■ Exercise requirements
From the records below, take each line where the string "linejoin" shows up and copy it.

——————

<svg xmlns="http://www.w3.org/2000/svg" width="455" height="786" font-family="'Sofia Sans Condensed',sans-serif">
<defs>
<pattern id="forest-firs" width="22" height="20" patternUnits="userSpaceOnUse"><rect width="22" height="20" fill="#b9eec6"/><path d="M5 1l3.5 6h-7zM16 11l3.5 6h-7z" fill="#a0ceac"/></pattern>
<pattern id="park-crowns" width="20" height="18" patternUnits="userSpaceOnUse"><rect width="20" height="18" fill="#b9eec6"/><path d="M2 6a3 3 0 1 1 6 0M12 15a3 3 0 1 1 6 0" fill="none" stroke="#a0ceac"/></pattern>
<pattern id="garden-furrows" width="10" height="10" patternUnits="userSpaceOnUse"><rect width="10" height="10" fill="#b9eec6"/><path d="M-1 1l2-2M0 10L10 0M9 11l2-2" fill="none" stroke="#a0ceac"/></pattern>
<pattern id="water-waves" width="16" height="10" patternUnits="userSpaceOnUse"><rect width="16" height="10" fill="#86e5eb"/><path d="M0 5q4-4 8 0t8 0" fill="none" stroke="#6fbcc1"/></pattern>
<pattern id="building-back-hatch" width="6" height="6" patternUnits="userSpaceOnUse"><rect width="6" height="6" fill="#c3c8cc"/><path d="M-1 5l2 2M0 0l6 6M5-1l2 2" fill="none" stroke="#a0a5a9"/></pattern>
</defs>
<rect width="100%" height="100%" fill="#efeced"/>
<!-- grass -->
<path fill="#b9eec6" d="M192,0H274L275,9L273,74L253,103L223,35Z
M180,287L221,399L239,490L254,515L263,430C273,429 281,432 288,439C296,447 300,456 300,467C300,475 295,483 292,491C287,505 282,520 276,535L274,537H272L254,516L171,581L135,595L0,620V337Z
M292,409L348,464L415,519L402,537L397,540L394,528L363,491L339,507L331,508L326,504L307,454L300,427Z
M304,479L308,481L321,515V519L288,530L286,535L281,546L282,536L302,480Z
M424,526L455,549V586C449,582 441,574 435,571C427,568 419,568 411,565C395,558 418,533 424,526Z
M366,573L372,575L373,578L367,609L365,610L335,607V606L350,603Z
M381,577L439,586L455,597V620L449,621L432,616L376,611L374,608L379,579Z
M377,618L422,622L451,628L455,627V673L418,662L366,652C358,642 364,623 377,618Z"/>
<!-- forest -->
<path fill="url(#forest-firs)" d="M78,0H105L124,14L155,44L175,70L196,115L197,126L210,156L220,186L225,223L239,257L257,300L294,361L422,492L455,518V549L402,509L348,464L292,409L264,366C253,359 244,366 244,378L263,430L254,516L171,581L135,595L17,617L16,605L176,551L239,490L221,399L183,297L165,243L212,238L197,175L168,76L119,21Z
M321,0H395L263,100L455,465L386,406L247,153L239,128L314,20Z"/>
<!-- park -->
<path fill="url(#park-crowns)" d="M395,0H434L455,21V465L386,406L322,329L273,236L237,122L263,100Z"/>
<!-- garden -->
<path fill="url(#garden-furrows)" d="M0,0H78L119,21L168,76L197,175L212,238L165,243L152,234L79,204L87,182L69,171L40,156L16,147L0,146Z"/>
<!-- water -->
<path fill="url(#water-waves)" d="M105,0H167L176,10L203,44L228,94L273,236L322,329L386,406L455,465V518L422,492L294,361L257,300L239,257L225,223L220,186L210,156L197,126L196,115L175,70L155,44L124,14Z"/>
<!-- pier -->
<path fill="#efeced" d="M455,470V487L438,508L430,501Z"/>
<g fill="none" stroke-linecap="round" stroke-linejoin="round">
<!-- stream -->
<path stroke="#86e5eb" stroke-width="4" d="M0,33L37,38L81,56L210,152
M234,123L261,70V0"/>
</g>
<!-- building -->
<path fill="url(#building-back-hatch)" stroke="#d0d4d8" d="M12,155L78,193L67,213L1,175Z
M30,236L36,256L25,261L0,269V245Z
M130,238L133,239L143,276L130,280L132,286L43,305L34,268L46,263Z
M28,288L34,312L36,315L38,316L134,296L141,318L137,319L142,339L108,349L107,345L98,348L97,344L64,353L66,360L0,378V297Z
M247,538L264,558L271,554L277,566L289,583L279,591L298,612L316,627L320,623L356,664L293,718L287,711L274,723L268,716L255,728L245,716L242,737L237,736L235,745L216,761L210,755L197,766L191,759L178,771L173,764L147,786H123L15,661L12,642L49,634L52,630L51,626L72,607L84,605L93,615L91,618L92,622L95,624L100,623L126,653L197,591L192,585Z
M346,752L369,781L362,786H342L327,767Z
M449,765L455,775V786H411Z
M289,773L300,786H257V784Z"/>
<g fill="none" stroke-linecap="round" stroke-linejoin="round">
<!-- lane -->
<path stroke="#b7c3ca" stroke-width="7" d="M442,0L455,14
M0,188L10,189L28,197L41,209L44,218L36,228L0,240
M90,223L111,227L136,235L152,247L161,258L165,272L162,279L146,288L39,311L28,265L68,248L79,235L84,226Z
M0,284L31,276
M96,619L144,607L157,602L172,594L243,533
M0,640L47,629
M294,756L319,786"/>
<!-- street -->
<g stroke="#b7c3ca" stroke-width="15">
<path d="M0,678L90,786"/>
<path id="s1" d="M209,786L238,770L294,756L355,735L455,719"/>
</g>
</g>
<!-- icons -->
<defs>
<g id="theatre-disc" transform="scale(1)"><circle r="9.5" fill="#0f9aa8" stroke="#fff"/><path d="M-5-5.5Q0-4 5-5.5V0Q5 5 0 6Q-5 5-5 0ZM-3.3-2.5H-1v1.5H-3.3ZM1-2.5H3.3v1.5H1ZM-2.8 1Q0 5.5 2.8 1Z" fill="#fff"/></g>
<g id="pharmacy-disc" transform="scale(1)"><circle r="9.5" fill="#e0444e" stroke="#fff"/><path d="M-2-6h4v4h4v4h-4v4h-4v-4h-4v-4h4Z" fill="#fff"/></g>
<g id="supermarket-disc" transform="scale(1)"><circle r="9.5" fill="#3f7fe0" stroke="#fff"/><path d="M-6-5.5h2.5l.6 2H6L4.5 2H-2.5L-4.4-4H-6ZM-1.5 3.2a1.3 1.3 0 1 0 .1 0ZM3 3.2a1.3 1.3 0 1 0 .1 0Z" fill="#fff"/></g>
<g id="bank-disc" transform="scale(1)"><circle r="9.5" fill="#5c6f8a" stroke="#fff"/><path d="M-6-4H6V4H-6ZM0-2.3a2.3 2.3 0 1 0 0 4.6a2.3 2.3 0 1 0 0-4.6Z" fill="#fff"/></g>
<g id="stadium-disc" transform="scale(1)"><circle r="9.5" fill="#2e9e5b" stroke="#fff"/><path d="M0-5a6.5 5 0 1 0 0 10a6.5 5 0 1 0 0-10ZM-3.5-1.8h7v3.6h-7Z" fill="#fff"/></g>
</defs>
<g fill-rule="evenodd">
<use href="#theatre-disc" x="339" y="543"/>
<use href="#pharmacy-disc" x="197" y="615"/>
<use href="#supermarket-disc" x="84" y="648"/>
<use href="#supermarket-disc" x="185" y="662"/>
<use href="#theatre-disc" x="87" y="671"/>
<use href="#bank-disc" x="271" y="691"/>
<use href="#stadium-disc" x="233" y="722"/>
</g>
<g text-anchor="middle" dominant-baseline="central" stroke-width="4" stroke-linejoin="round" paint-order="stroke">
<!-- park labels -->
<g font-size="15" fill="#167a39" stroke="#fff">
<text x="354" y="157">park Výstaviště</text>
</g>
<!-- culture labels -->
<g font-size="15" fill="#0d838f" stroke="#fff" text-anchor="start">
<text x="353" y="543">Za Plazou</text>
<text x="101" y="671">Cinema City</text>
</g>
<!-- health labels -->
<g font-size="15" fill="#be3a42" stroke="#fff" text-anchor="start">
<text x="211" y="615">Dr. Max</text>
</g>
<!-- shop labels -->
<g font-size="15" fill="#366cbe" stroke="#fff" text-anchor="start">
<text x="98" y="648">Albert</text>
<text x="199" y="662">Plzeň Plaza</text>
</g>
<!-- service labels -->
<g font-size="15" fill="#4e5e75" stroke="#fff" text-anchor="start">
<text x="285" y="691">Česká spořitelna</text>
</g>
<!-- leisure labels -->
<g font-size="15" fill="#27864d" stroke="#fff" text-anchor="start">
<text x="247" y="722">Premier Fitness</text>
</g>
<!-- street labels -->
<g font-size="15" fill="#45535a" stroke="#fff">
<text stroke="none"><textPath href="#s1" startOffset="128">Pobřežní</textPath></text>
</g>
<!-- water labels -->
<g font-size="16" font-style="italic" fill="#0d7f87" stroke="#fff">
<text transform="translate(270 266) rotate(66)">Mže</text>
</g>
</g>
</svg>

——————

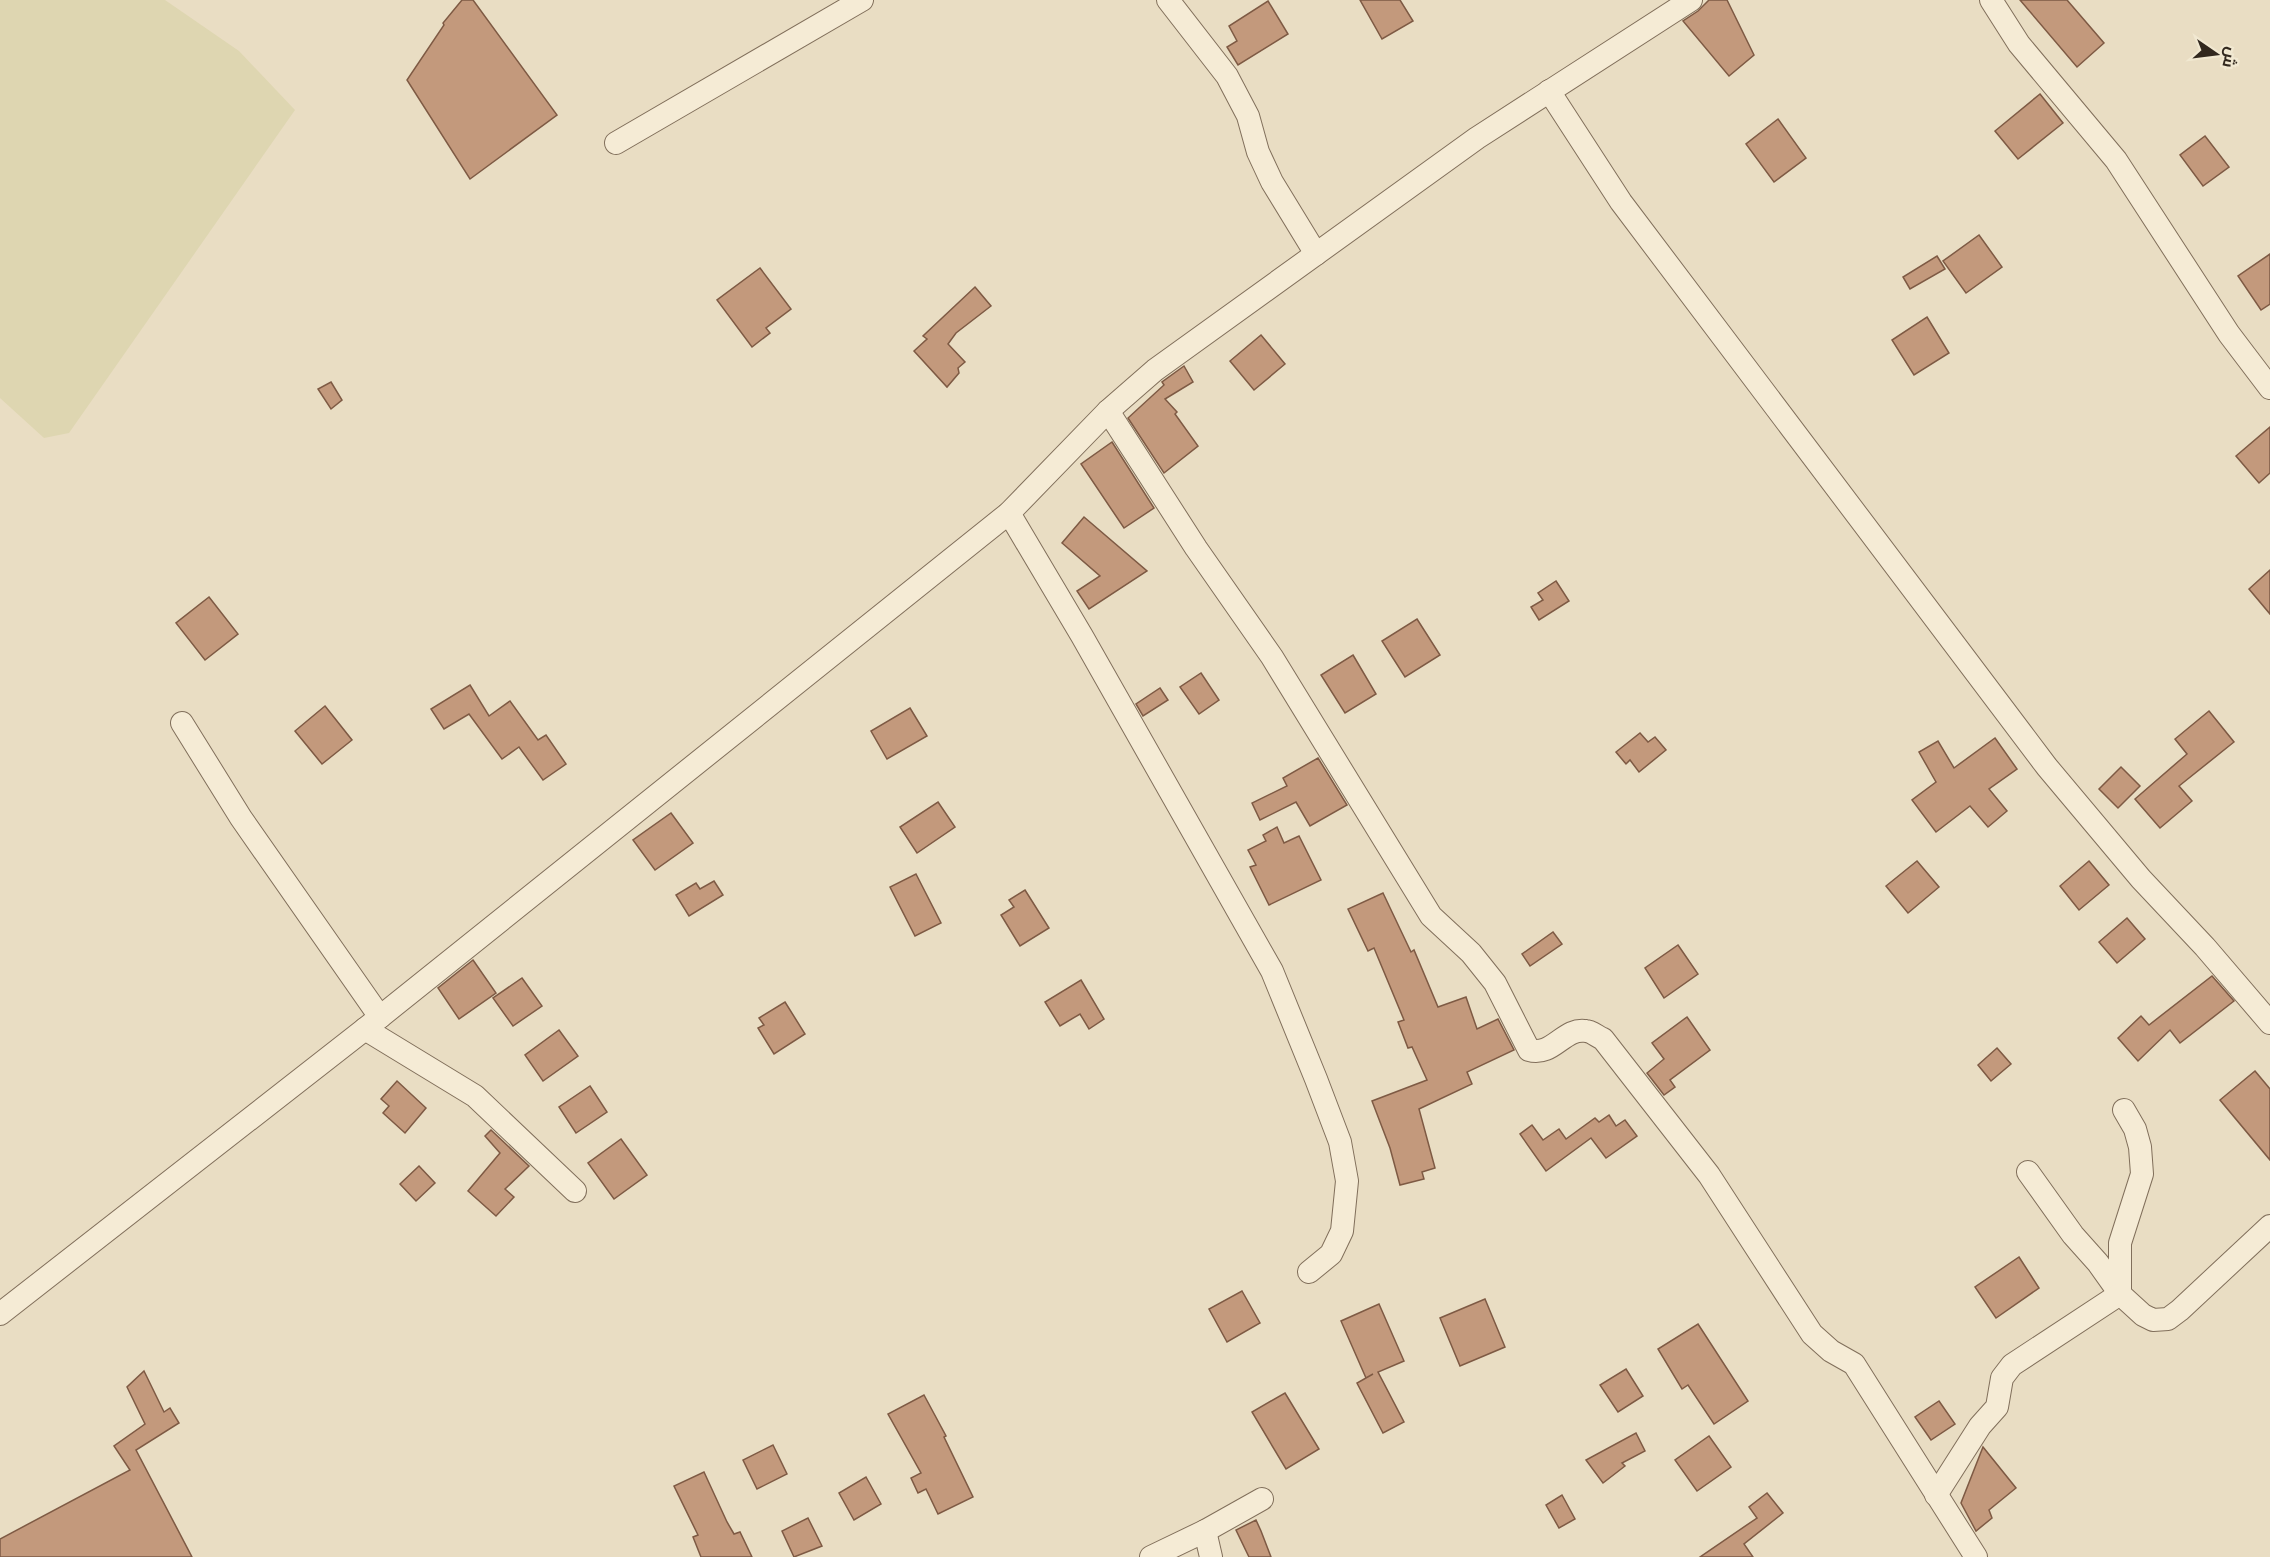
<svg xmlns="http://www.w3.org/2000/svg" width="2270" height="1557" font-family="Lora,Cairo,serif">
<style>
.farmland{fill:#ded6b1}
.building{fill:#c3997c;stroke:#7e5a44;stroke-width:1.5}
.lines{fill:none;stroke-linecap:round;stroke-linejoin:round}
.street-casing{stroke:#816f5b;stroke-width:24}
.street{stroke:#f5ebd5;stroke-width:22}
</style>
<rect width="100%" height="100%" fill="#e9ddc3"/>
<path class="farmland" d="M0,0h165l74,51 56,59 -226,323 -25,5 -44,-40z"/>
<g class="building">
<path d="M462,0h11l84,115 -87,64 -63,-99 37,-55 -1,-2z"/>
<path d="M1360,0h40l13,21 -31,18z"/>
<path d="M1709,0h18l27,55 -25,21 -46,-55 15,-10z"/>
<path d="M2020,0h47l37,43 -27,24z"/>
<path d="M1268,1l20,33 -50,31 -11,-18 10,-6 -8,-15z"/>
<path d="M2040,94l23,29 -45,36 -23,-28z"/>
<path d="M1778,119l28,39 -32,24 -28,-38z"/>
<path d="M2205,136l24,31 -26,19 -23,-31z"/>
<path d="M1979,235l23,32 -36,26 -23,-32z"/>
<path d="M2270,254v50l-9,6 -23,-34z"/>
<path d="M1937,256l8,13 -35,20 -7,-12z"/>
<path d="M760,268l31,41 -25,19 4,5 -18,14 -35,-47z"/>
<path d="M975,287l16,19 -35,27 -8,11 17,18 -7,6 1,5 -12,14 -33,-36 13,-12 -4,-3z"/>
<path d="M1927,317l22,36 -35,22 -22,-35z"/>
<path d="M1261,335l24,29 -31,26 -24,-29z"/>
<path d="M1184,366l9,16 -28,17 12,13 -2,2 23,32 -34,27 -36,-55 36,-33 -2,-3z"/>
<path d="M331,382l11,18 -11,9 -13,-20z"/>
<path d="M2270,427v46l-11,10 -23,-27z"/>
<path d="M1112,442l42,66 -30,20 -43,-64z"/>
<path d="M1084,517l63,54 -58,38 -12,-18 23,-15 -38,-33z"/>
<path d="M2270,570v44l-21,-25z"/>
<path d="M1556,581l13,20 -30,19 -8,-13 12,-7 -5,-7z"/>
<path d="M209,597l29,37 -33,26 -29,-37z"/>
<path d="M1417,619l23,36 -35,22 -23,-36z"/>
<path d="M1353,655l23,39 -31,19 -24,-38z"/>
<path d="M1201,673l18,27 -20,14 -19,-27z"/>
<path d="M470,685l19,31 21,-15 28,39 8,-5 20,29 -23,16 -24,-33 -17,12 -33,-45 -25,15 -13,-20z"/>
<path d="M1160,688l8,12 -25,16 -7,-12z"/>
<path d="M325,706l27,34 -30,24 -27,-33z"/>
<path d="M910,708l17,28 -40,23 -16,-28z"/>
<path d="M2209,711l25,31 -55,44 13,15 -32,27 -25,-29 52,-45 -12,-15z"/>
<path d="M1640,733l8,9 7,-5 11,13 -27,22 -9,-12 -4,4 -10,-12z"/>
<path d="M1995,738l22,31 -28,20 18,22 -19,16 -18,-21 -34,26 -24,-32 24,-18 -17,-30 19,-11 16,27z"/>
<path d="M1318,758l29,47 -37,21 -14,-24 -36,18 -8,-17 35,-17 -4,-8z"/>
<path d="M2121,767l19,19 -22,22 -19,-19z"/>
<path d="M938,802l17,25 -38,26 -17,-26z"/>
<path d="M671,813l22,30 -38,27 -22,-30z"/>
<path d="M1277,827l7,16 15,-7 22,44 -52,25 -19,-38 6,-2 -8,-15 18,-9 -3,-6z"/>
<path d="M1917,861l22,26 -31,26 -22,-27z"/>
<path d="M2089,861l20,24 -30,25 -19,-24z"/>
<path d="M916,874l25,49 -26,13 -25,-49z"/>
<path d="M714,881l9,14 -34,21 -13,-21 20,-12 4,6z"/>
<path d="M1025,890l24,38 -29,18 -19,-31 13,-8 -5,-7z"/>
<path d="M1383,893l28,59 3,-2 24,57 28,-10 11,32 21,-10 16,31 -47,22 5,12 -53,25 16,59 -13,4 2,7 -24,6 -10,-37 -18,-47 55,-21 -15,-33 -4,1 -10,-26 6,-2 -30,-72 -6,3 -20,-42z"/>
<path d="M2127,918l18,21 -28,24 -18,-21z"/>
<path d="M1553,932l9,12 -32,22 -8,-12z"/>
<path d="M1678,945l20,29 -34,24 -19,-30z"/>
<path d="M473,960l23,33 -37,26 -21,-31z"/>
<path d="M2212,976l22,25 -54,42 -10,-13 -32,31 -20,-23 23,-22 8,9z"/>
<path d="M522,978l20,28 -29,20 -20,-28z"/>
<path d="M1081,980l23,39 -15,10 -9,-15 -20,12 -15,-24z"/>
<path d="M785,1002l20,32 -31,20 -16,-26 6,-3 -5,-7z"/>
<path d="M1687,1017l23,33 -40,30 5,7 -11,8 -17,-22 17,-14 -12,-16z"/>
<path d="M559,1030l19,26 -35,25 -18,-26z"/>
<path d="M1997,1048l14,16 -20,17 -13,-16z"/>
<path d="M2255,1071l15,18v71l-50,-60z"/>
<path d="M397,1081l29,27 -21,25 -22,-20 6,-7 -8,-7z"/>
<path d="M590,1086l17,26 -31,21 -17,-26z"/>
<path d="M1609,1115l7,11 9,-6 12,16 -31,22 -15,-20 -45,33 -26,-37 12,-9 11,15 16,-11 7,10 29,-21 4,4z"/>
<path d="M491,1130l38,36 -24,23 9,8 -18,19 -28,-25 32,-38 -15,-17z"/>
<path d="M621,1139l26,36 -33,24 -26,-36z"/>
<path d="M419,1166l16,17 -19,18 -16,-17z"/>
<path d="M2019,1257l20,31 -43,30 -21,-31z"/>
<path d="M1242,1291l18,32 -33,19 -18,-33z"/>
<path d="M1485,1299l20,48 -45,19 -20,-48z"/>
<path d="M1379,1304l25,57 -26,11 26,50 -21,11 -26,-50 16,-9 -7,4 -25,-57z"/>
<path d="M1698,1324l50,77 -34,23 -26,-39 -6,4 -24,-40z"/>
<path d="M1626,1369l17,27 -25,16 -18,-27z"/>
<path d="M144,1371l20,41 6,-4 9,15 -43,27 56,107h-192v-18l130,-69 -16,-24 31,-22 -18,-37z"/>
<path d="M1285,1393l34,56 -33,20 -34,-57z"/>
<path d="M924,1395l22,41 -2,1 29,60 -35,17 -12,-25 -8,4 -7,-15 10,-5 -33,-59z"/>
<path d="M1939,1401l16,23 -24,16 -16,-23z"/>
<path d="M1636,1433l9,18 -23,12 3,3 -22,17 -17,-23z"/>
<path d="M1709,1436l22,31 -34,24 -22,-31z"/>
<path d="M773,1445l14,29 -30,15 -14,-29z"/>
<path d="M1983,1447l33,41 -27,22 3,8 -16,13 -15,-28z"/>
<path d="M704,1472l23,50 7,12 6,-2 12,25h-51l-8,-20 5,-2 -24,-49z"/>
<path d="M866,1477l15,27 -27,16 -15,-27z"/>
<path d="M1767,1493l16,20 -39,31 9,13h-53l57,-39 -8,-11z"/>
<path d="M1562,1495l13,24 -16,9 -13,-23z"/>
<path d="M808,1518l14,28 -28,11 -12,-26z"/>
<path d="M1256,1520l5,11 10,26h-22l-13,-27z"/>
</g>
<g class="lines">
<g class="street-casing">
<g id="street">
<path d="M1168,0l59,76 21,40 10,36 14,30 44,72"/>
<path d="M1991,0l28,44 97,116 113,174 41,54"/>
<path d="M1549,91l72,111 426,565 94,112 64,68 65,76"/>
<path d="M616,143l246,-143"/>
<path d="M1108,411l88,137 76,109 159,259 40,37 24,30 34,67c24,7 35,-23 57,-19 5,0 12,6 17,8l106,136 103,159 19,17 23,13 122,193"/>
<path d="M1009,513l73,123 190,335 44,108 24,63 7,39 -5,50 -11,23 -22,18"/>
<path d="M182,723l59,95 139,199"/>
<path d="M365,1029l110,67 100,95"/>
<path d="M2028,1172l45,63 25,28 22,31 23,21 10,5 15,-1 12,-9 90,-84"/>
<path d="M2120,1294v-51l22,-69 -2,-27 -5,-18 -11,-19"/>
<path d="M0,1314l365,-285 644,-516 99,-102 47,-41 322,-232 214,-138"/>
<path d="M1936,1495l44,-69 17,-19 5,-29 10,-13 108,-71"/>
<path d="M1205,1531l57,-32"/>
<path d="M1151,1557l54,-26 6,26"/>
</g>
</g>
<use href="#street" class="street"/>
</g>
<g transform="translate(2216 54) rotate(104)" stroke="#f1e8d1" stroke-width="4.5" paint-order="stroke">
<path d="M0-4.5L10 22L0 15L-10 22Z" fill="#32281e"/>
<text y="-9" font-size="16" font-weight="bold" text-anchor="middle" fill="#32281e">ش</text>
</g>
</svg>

——————

■ Output for this task
<g fill="none" stroke-linecap="round" stroke-linejoin="round">
<g fill="none" stroke-linecap="round" stroke-linejoin="round">
<g text-anchor="middle" dominant-baseline="central" stroke-width="4" stroke-linejoin="round" paint-order="stroke">
.lines{fill:none;stroke-linecap:round;stroke-linejoin:round}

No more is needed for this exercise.